Getting Started

This page outlines the most commonly used command-line options for using PySceneDetect.

Usage (Command Line)

Show help information and summary of command-line arguments:

scenedetect --help

Perform content-aware scene detection on a video my_video.mp4 (example), and display a list of detected scenes:

scenedetect -i my_video.mp4 -d content -t 30

Same as above, but also split the input video into individual clips (starting from output_scene-001.mkv):

scenedetect -i my_video.mp4 -d content -t 30 -o output_scene.mkv

In order to effectively use PySceneDetect, you should become familiar with the basic command line options described below - especially the scene detection method/algorithm (-d / --detector) and the threshold/sensitivity value (-t / --threshold). These are described in the following section with respect to each detection method (content and threshold). Note that descriptions for all command-line arguments, as well as their default values, can be obtained by running PySceneDetect with the -h / --help flag.

Detection Methods

There are two main detection methods PySceneDetect uses: threshold (comparing each frame to a set black level, useful for detecting cuts and fades to/from black), and content (compares each frame sequentially looking for changes in content, useful for detecting fast cuts between video scenes, although slower to process). Each mode has slightly different parameters, and is described in detail below.

In general, use threshold mode if you want to detect scene boundaries using fades/cuts in/out to black. If the video uses a lot of fast cuts between content, and has no well-defined scene boundaries, you should use the content mode. Once you know what detection mode to use, you can try the parameters recommended below, or generate a statistics file (using the -s / --statsfile flag) in order to determine the correct paramters - specifically, the proper threshold value.

Content-Aware Detection Mode

Unlike threshold mode, content-aware mode looks at the difference between each pair of adjacent frames, triggering a scene break when this difference exceeds the threshold value. A good threshold value to try when using content-aware mode (-d content) is 30 (-t 30), for example:

scenedetect -i my_video.mp4 -d content -t 30

The optimal threshold can be determined by generating a statsfile (-s), opening it with a spreadsheet editor (e.g. Excel), and examining the delta_hsv_avg column. This value should be very small between similar frames, and grow large when a big change in content is noticed (look at the values near frame numbers/times where you know a scene change occurs). The threshold value should be set so that most scenes fall below the threshold value, and scenes where changes occur should exceed the threshold value (thus triggering a scene change).

Threshold-Based Detection Mode

Threshold-based mode is what most traditional scene detection programs use, which looks at the average intensity of the current frame, triggering a scene break when the intensity falls below the threshold (or crosses back upwards). A good threshold value to try when using threshold mode (-d threshold) is 12 (-t 12), with a minimum percentage of at least 90% (-m 0.9). Using values less than 8 may cause problems with some videos (especially those encoded at lower quality bitrates).

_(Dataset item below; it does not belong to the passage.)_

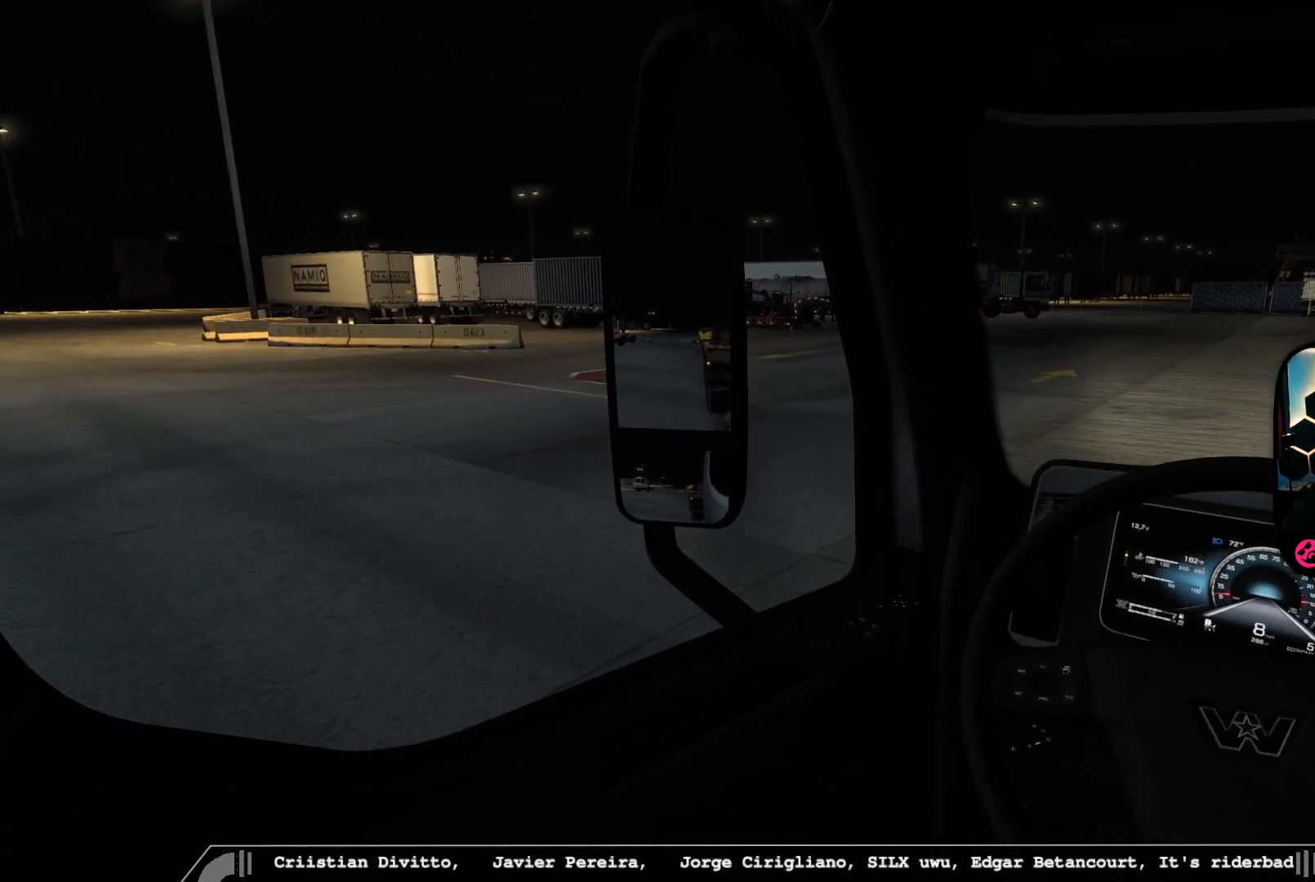
{"dt_ms": 500, "buttons": [], "left_stick": "center", "right_stick": "center", "events": [[267, "left_stick", "left"], [367, "left_stick", "center"]]}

scenedetect -i my_video.mp4 -d threshold -t 12

The optimal threshold can be determined by generating a statsfile (-s), opening it with a spreadsheet editor (e.g. Excel), and examining the avg_rgb column. These values represent the average intensity of the pixels for that particular frame (taken by averaging the R, G, and B values over the whole frame). The threshold value should be set so that the average intensity of most frames in content scenes lie above the threshold value, and scenes where scene changes/breaks occur should fall under the threshold value (thus triggering a scene change).

Seeking, Duration, and Setting Start/Stop Times

There are three command line options that control what portion of the video PySceneDetect processes - start time (-st), end time (-et), and duration (-dt). Specifying both end time and duration is redundant, and in this case, duration overrides end time. Timecodes can be given in three formats: exact frame number (e.g. 12345), number of seconds followed by s (e.g. 123s, 123.45s), or standard format (HH:MM:SS[.nnn], e.g. 12:34:56, 12:34:56.789).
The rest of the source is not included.